AMA - a motif search tool

Usage:

ama [options] <motif file> <sequence file> [<background file>]

Description:

The name AMA stands for "Average Motif Affinity". The program scores a set of DNA sequences given a DNA-binding motif, treating each position in the sequence as a possible binding event. The score is calculated by averaging the likelihood ratio scores for all feasible binding events to the given sequence and to its reverse strand. The binding strength at each potential site is defined as the likelihood ratio of the site under the motif versus under a zero-order background model provided by the user.

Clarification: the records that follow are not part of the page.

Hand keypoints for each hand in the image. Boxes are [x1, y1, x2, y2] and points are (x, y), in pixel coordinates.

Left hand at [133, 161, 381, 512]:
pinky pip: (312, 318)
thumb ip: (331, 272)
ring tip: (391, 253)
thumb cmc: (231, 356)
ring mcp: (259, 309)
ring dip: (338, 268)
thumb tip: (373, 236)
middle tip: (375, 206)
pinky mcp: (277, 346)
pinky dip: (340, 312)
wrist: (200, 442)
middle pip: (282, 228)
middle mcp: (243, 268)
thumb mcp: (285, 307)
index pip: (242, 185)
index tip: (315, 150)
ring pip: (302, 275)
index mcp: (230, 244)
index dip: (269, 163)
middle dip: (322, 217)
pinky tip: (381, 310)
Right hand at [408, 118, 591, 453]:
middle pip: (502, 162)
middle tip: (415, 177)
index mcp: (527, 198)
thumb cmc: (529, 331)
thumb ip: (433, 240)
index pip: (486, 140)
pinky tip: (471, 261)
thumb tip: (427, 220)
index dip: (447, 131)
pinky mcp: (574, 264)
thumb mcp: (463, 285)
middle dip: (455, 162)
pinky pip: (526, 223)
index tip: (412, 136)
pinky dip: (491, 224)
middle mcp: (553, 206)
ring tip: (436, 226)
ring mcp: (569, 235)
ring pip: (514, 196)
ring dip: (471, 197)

By default, AMA reports the average motif affinity score. It can also report p-values, which are estimated analytically using the given zero-order background model or using the GC-content of each sequence.

AMA can also compute the sequence-dependent likelihood ratio score used by Clover. The denominator of this score depends on the sequence being scored, and is the likelihood of the site under a Markov model derived from the sequence itself. Unlike Clover, AMA also allows higher-order sequence-derived Markov models (see --sdbg option below).

If the input file contains more than one motif, the motifs will be processed consecutively.

Full details are given in the supplement to the GOMO paper:

Fabian A. Buske, Mikael Bóden, Denis C. Bauer and Timothy L. Bailey, "Assigning roles to DNA regulatory motifs using comparative genomics", Bioinformatics, 26(7):860-866, 2010.

Input:

<motif file> containing a list of motifs, in MEME format.
<sequence file> is a collection of sequences in FASTA format.
[<background file>] is a 0-order Markov model in background model format such as produced by fasta-get-markov.

Output:

AMA writes to standard out, unless you specify one of --o or --oc in which case the o-format option (if given) is ignored and separate files containing each output format are written to the named directory. The available output formats are gff and CisML.

gff output has the format:

 <sequence_name> ama sequence 1 <sequence_length> <sequence_score> <sequence_p-value> . . .

Options:

--sdbg <n> - Use a sequence-dependent Markov model of order <n> when computing likelihood ratios. A different sequence-dependent Markov model is computed for each sequence in the input and used to compute the likelihood ratio of all sites in that sequence. This option overrides --pvalues, --gcbins, and --rma; <background file> is required unless --sdbg is specified.
--motif <id> - Use only the motif identified by <id>. This option may be repeated.
--motif-pseudo <float> - A pseudocount to be added to each count in the motif matrix, after first multiplying by the corresponding background frequency (default=0.1).
--norc - Do not score the reverse complement DNA strand. Both strands are scored by default.
--scoring avg-odds|max-odds - Indicates whether the average or the maximum likelihood ratio (odds) score should be calculated (default avg-odds). If max-odds is chosen, no p-value will be printed.
--rma - Scale the motif affinity score by the maximum achievable score for each motif. This is termed the Relative Motif Affinity score. This allows for direct comparison between different motifs. By default, affinity scores are not scaled.
--pvalues - Print the p-value of the average odds score in the output file. The p-score for a score is normally computed (but see --gcbins) assuming the sequences were each generated by the 0-order Markov model specified by the background file frequencies. By default, no p-value will be printed. This option is ignored if max-odds scoring is used.
--gcbins <bins> - Compensate p-values for the GC content of each sequence independently. This is done by computing the score distributions for a range of GC values. Using 41 bins (recommended) computes distributions at intervals of 2.5% GC content. The computation assumes that the ratios of G to C and A to T are both equal to 1. This assumption will fail if a sequence contains far more of a letter than its complement. This option sets the --pvalues option. By default, uncompensated p-values are printed. This option is ignored if max-odds scoring is used.
--cs - Enables combining of sequences with the same identifier by taking the average score and the Sidak corrected p-value: 1−(1−α)^1/n. Different sequences with the same identifier are used in GOMO databases if one gene in the reference species has more than one homologous gene in the related species (one-to-many relationship). By default sequences are processed independently of each other.
--o-format gff|cisml - Output file format (default cisml).
--o <dir name> - Specifies the output directory. If the directory already exists, the contents will not be overwritten.
--oc <dir name> - Specifies the output directory. If the directory already exists, the contents will be overwritten.
--verbosity 1|2|3|4 - Set the verbosity of status reports to standard error. The default level is 2.
--max-seq-length <max> - Set the maximum length allowed for input sequences. By default the maximum allowed length is 250000000.
--last <max> - Use only scores of (up to) last <n> sequence positions to compute AMA. If the sequence is shorter than this value the entire sequence is scored. If the motif is longer than this value it will not be scored.